I recall an evening when my mother was ill in bed and very fragile. The room was lit by only the flickering luminosities of a black-and-white movie that TCM was running. All of a sudden my mother recognized, and quickened to, the sound of Eve Arden’s voice. She gently smiled. It was a small cognitive resurrection. Never mind that I myself have little patience for Eve Arden and her compulsive wisecracking, her tedious insistence upon the last word. The sound of that mondaine voice restored my mother to the rich world in which there were Eve Arden movies. For a few moments, her memory successfully challenged the tyranny of her condition. Her horizon was cinematically extended. She was, however inarticulately, delighted.
Buster Keaton and Natalie Talmadge in “Our Hospitality” (1923).
METRO PICTURES CORPORATION. DAN LARKIN FOR THE NEW YORK TIMES.
When I watch the older movies on TCM, I am struck by the beauty of gray, which makes up the bulk of black and white. How can the absence of color be so gorgeous? Black and white is so tonally unified, so tone-poetic. Shadows seem more natural, like structural elements of the composition. The dated look of the films is itself an image of time, like the varnish on old paintings that becomes inextricable from their visual resonance. There is also a special pleasure in having had someone else choose the film. Netflix, with its plenitude of options, asks for a decision, for an accounting of tastes; but TCM unburdens you of choice and asks for only curiosity and an appetite for surprise. The freedom to choose is like the freedom to speak: There is never too much of it, but there is sometimes too much of its consequences. Education proceeds by means of other people’s choices. Otherwise it is just customization, or electronically facilitated narcissism. Let Mr. Osborne decide!
There is something more that draws me to TCM’s old stuff. Those films have an integrity that most of today’s films almost always lack. The integrity is physical; it is owed to the certainty that no computer interfered with anything. We like to refer to the illusion of the movies, but the illusion in those movies was less illusory. The people in them did what they were filmed doing. When the side of the house falls on Buster Keaton and he stands, miraculously, in the empty square of its missing window, the side of the house actually fell on him. (It is said that some people left the set that day because they could not bear to watch.)

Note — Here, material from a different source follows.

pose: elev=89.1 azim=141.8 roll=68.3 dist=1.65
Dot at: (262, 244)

Now they would green-screen him and add the phony danger later. You cannot confidently believe in the spatial or pictorial authenticity of movies anymore because they are digitally fixed and technologically rigged. The slick new resources, which take vividness way beyond verisimilitude, are a boon for entertainment; but when you see the finished product you can smell the green screen, the way you can smell Google in pieces written by people who do not really know their subject. (I once had the strange pleasure of acting — though that is too grand a term for what I turned in — against a green screen. It was extremely disorienting, trying to suggest a narrative context in a setting of total decontextualization.) The old movies owe their power partly to the limited technical resources that were available to the people who made them. Their artifice was truer. Their fictions seemed less fictive. For the most special effects of all are the effects of no effects.
If watching old movies is a form of escapism, it is at least not an escape from the human world. It is, in fact, an escape to the human world. When your own corner of the universe is hard or grim, there is dignity in escape. Yet anything that enhances your sense of reality and renovates your sense of possibility cannot be denigrated as “mere” escapism. We watch movies because life must be faced.